Le roi court à Iseut, qui lui crie : « Pitié ! » mais en vain. Il la prend par la main et la livre aux lépreux.

Par bonheur, les lépreux, emmenant Iseut, passent à côté de l’endroit où Tristan se tenait embusqué avec son écuyer Governal. Il reconnaît son amie et s’élance au-devant de la troupe : « Vous l’avez assez loin menée. Laissez-la, si vous ne voulez qu’avec cette épée je ne fasse voler vos têtes ! » Le chef de la bande s’écrie : « Aux bâtons ! On verra bien qui est des nôtres ! » Il fallait voir tous ces lépreux se mettre en défense, ôter leurs manteaux et agiter leurs béquilles ! Governal est venu au cri ; il avait pris une branche de chêne dont il frappe celui qui tenait Iseut, et il la délivre. Béroul ajoute que Tristan était trop preux et courtois pour occire de pareilles gens, quoi qu’en aient dit certains conteurs, qui ne savent pas bien l’histoire.

La forêt du Morois. — Tristan s’en va avec la reine. Iseut ne sent plus aucun mal, et les deux amants s’enfoncent dans la forêt du Morois. Il fallait y vivre ; mais Tristan était fort bon archer, et Governal avait enlever un arc à un forestier.

Tristan prit l’arc, par le bois va,
Vit un chevreuil, encoche et tire.

◆ ◆ ◆ ◆ ◆

Tâche à réaliser — Prolongez le récit de Tristan et Iseut au-delà de son dernier vers. Les données n'ont aucun rapport avec le récit de Tristan et Iseut.

Données recueillies —
◆ ◆ ◆ ◆ ◆

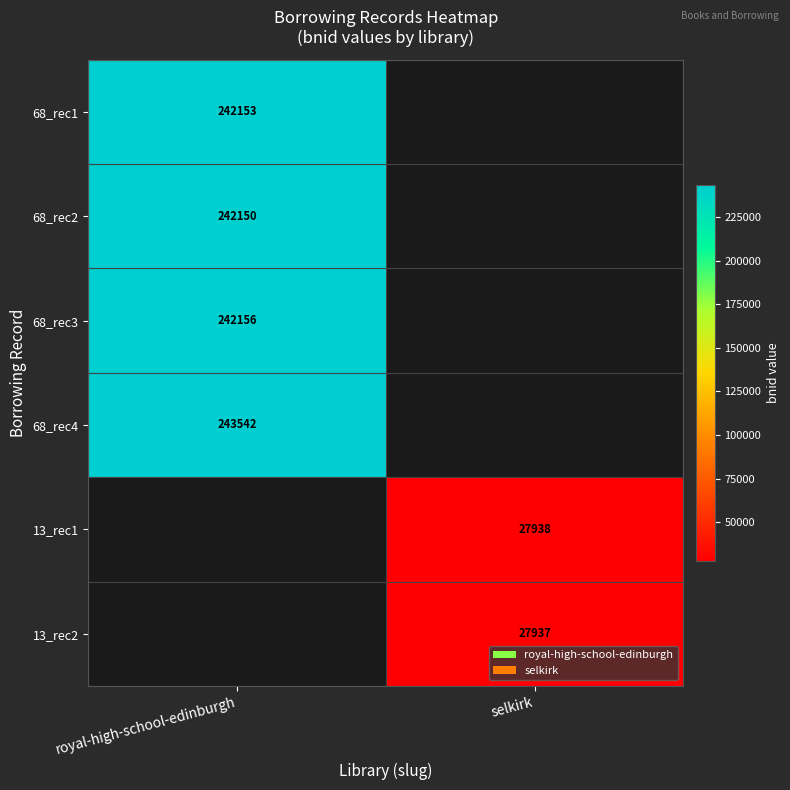

True or false: 68_rec4 has a value of 84318 at royal-high-school-edinburgh.

False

◆ ◆ ◆ ◆ ◆

Réponse ci-dessous —
Tristan l’a pris, s’en vient avec,
Puis il coupe aux arbres des feuilles ;
Iseut les a épais jonchées.
Tristan s’assit avec la reine,
Governal savait la cuisine,
De sèche buche fait bon feu.
La reine est fortement lassée
Par la peur où elle a passé ;
Sommeil lui prit, dormir voulut
Entre les bras de son ami.

L’auteur s’interrompt ici pour raconter la fin du méchant nain. Il connaissait un secret du roi, que les barons voulurent lui faire découvrir, un jour qu’il était ivre. Il emmena trois d’entre eux à la campagne, et cria le secret dans un trou, au pied d’une aubépine :

« Marc a oreilles de cheval. »

Les barons l’entendent, et, peu de temps après, racontent au roi qu’ils savent son secret : « C’est ce sorcier de nain, dit le roi, qui a fait que j’ai des oreilles de cheval. » Puis il prend son épée et lui coupe la tête.